▶ _Task prompt_:
Print all of the data exactly, but drop the pictures.

▶ _Data provided_:

************

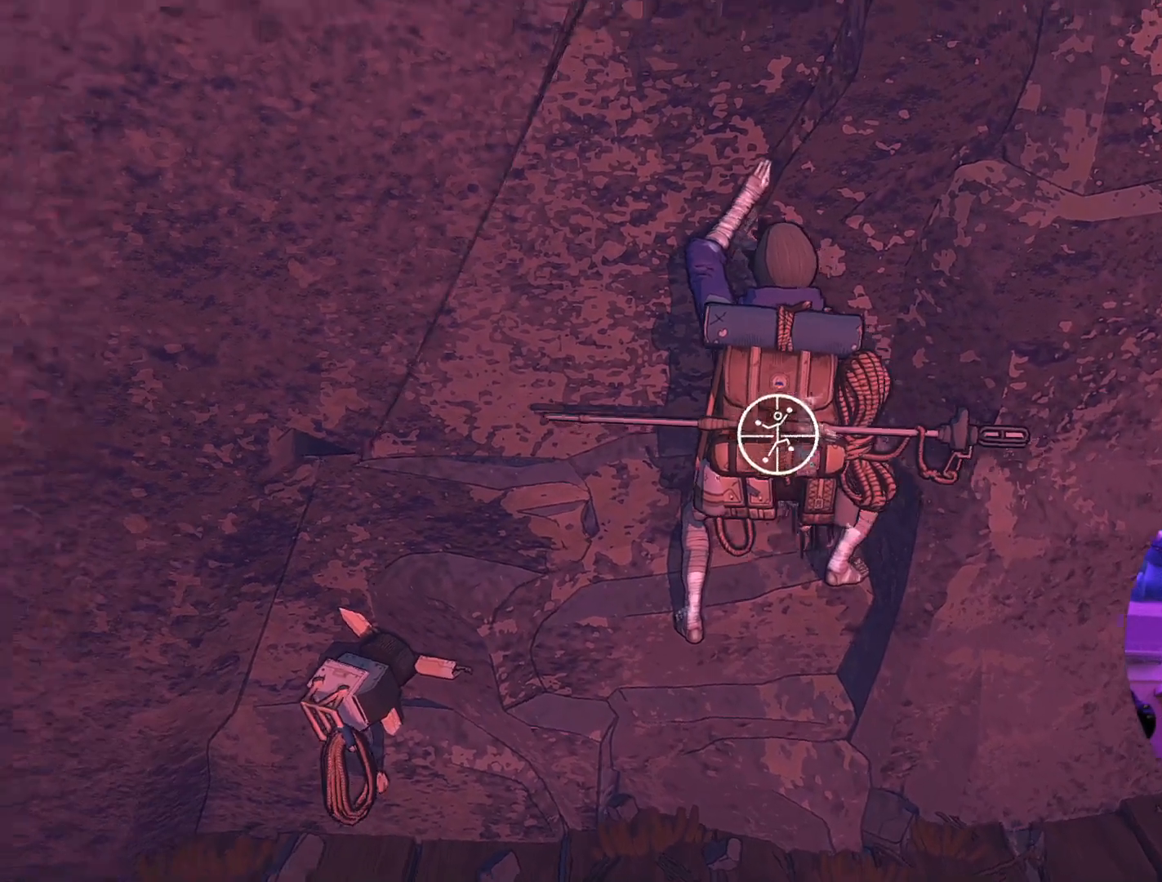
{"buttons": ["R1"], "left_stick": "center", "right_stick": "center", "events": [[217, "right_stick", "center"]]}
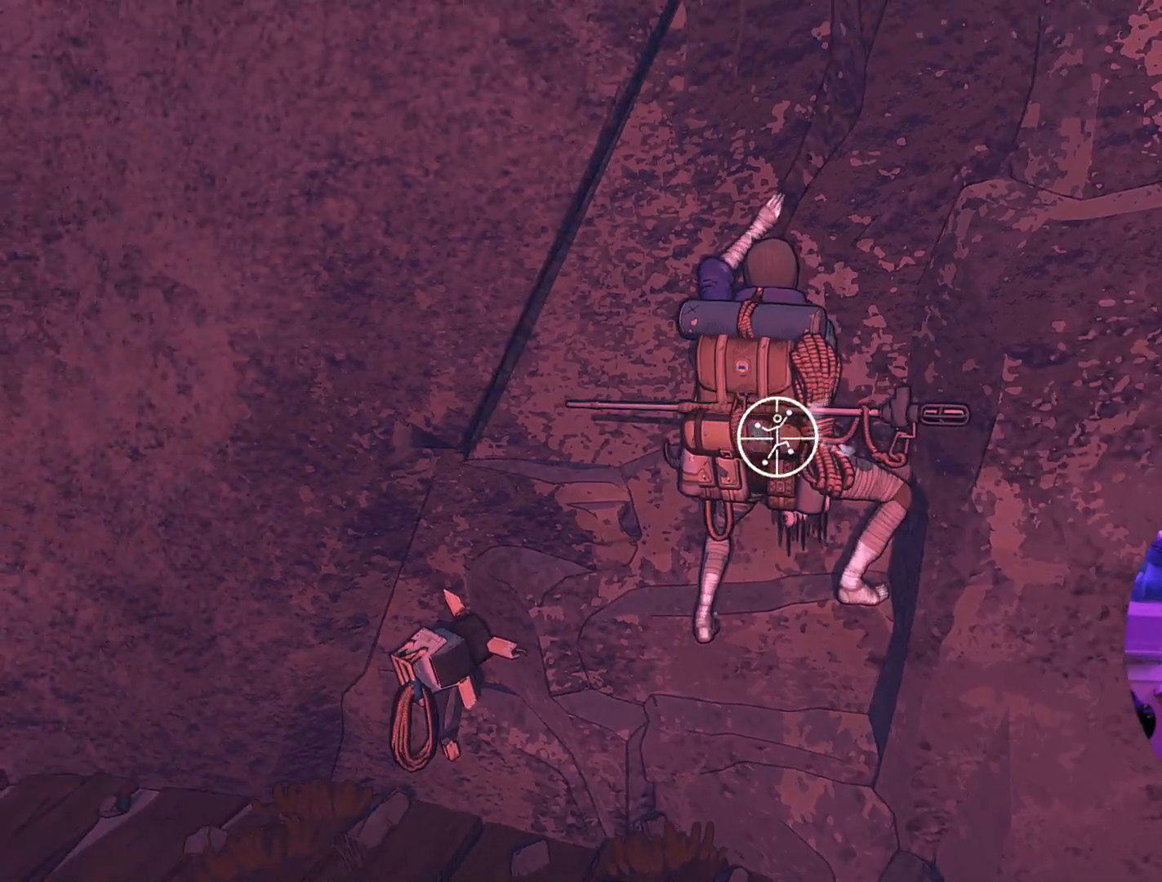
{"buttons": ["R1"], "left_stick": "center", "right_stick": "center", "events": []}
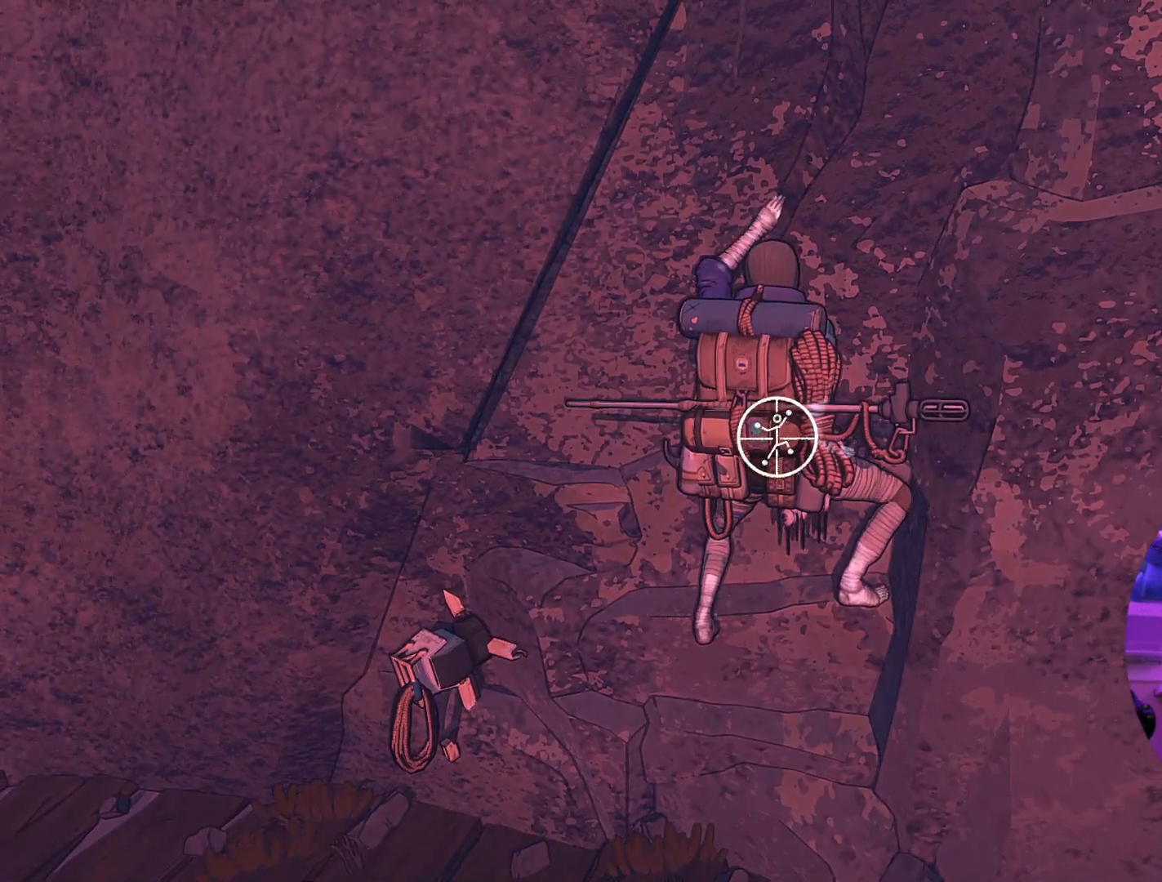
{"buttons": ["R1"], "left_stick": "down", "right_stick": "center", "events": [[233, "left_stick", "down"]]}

************

▶ _Exercise response_:
{"buttons": ["R1"], "left_stick": "center", "right_stick": "center", "events": [[217, "right_stick", "center"]]}
{"buttons": ["R1"], "left_stick": "center", "right_stick": "center", "events": []}
{"buttons": ["R1"], "left_stick": "down", "right_stick": "center", "events": [[233, "left_stick", "down"]]}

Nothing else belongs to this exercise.